3 Different models of trend and stochastic components
Here are some examples of different models.
- Additive model (deterministic + stochastic component) \[ Y_t = \mu_t+X_t. \]
- Additive model (trend + seasonality + stochastic component) \[ Y_t = T_t + S_t + X_t. \]
- Multiplicative model \[ Y_t = \mu_t X_t, \text{ or } Y_t = T_t S_t X_t. \] By taking the logarithm, it can be transformed into additive model \(\log Y_t = \log \mu_t+ \log X_t\) or \(\log Y_t = \log T_t + \log S_t + \log X_t\)
- Mixture of additive and multiplicative model \[ Y_t = T_t S_t + X_t, \text{ or } Y_t = (T_t + S_t) X_t. \]
4 Regression methods
Idea: Suppose \(Y_t = \mu_t+X_t\). Fit a regression model for \(\mu_t\) and estimate \(\widehat{\mu}_t\) using the observed time series \((Y_t)\) via regression methods. Extract \(\widehat{X}_t = Y_t - \widehat{\mu}_t\), which can be seen as the prediction of unobserved stochastic component \((X_t)\). Then we can model \((\widehat{X}_t)\) by a stationary time series model.
4.1 Linear trend
Consider the linear regression model. Assume \[ \mu_t = \beta_0 + \beta_1 t. \] \(\left( Y_t \right)_{t=1}^n\) are observed data.

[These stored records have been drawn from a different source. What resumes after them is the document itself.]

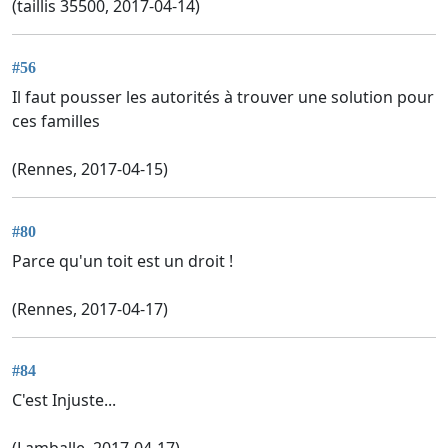
(taillis 35500, 2017-04-14)
#56
Il faut pousser les autorités à trouver une solution pour
ces familles
(Rennes, 2017-04-15)
#80
Parce qu'un toit est un droit !
(Rennes, 2017-04-17)
#84
C'est Injuste...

To estimate \(\mu_t\) via linear regression, we can minimize the objective function \[ Q(\beta_0, \beta_1) = \sum_{t=1}^n \left( Y_t - \beta_0 - \beta_1 t \right)^2. \] Solve the equations \[ \begin{cases} 0= \frac{\partial Q}{\partial \beta_0} = -2 \sum_{t=1}^n \left( Y_t - \beta_0 - \beta_1 t \right) \\ 0=\frac{\partial Q}{\partial \beta_1} = -2 \sum_{t=1}^n \left( Y_t - \beta_0 - \beta_1 t \right) t \end{cases} \] we get the minimizer \((\widehat{\beta}_0,\, \widehat{\beta}_1) = \underset{\beta_0,\beta_1}{\arg\min} Q(\beta_0, \beta_1)\) is \[ \widehat{\beta}_1 = \frac{\sum_{t=1}^n (Y_t - \overline{Y}) (t - \overline{t})}{\sum_{t=1}^n (t - \overline{t})^2}, \quad \widehat{\beta}_0 = \overline{Y} - \widehat{\beta}_1 \overline{t}. \] Then the estimated linear trend is \[ \widehat{\mu}_t = \widehat{\beta}_0 + \widehat{\beta}_1 t. \]

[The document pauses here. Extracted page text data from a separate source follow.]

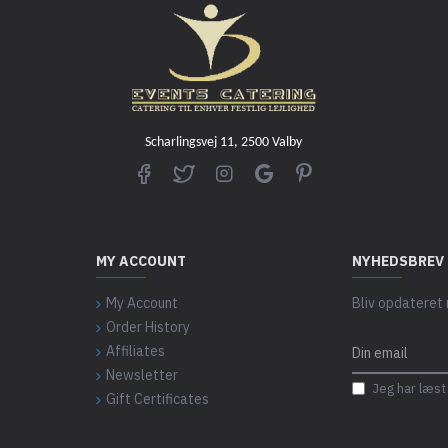
Scharlingsvej 11, 2500 Valby
MY ACCOUNT
NYHEDSBREV
My Account
Bliv opdateret
Order History
Affiliates
Newsletter
Jeg har læs
Gift Certificates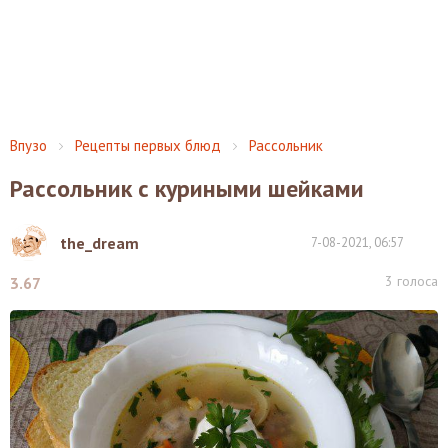
Впузо
Рецепты первых блюд
Рассольник
Рассольник с куриными шейками
the_dream
7-08-2021, 06:57
3
голоса
3.67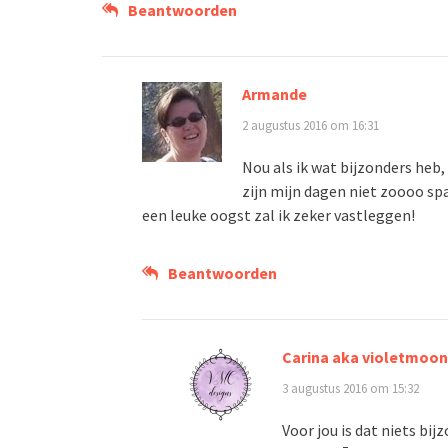
Beantwoorden
Armande
2 augustus 2016 om 16:31
Nou als ik wat bijzonders heb,
zijn mijn dagen niet zoooo sp
een leuke oogst zal ik zeker vastleggen!
Beantwoorden
Carina aka violetmoon
3 augustus 2016 om 15:32
Voor jou is dat niets bi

4.2 Some other regression models
- Quadratic trend: Assume
\[ \mu_t = \beta_0 + \beta_1 t + \beta_2 t^2 = \begin{bmatrix} 1 & t & t^2 \end{bmatrix} \begin{bmatrix} \beta_0 \\ \beta_1 \\ \beta_2 \end{bmatrix} \] This is a special case of polynomial trends. Any polynomial trend can be estimated via linear regression.
- Cosine trend: Assume
\[ \mu_t = \beta_0 + \beta_1 \cos \left( \frac{2\pi}{f} t \right) + \beta_2 \sin \left( \frac{2\pi}{f} t \right) \] where \(f\) is frequency.

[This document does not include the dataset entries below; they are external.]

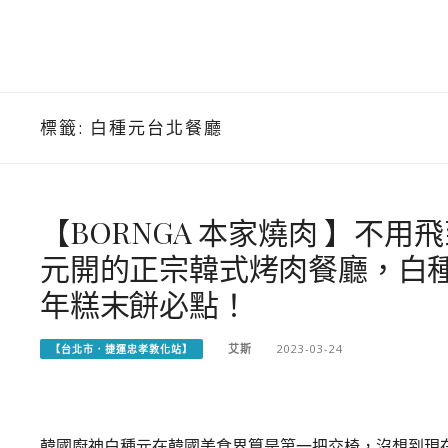
標籤:
白種元台北餐廳
【BORNGA 本家燒肉 】不
元開的正宗韓式烤肉餐廳，白
年糕末餅必點！
艾斯
2023-03-24
【台北市．捷運忠孝敦化站】
韓國廚神白種元在韓國美食界算是第一把交椅，沒想到現在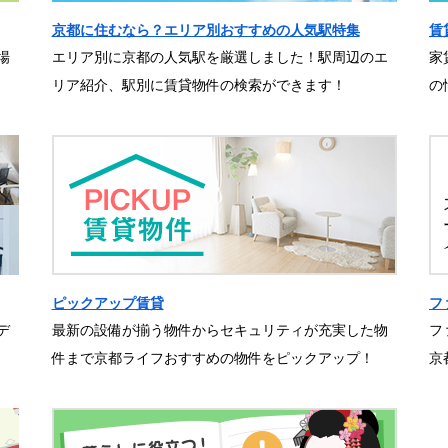
京都に住むなら？エリア別おすすめの人気駅特集
賃
場
エリア別に京都の人気駅を厳選しました！駅周辺のエ
家
リア紹介、駅別に賃貸物件の検索ができます！
の
ピックアップ賃貸
フ
デ
最新の設備が揃う物件からセキュリティが充実した物
フ
件まで京都ライフおすすめの物件をピックアップ！
京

- Seasonal/Cyclical trend: Assume \(\mu_t\) is periodic. For example, suppose \(t\) denotes the month, and we assume ``the means are the same for the same months”, i.e., \[ \begin{split} &\mu_1 = \mu_{13} = \mu_{25} = \mu_{1+12k} \quad (\text{Jan}) \\ &\mu_2 = \mu_{14} = \mu_{2+12k} \quad (\text{Feb}) \\ &\cdots \\ &\mu_{12} = \mu_{24}= \mu_{12k} \quad (\text{Dec}) \end{split} \] To estimate \((\mu_1,...,\mu_{12})\), we can fit the following linear regression using the observed \((Y_t)\) \[ Y_t = \beta_1 X_{\mathrm{Jan}} + \beta_2 X_{\mathrm{Feb}} + \cdots + \beta_{12} X_{\mathrm{Dec}} + \varepsilon_t \] where the indicator/dummy variables \(X_{\mathrm{month}}\) are defined as \[ X_{\mathrm{Jan}} = \begin{cases} 1,& \text{if } t \text{ is January}\\ 0,& \text{otherwise} \end{cases} \] After solving this linear regression, we get estimates \((\widehat{\beta}_1,...,\widehat{\beta}_{12})\). Then we let \((\widehat{\mu}_1,...,\widehat{\mu}_{12}) = (\widehat{\beta}_1,...,\widehat{\beta}_{12})\).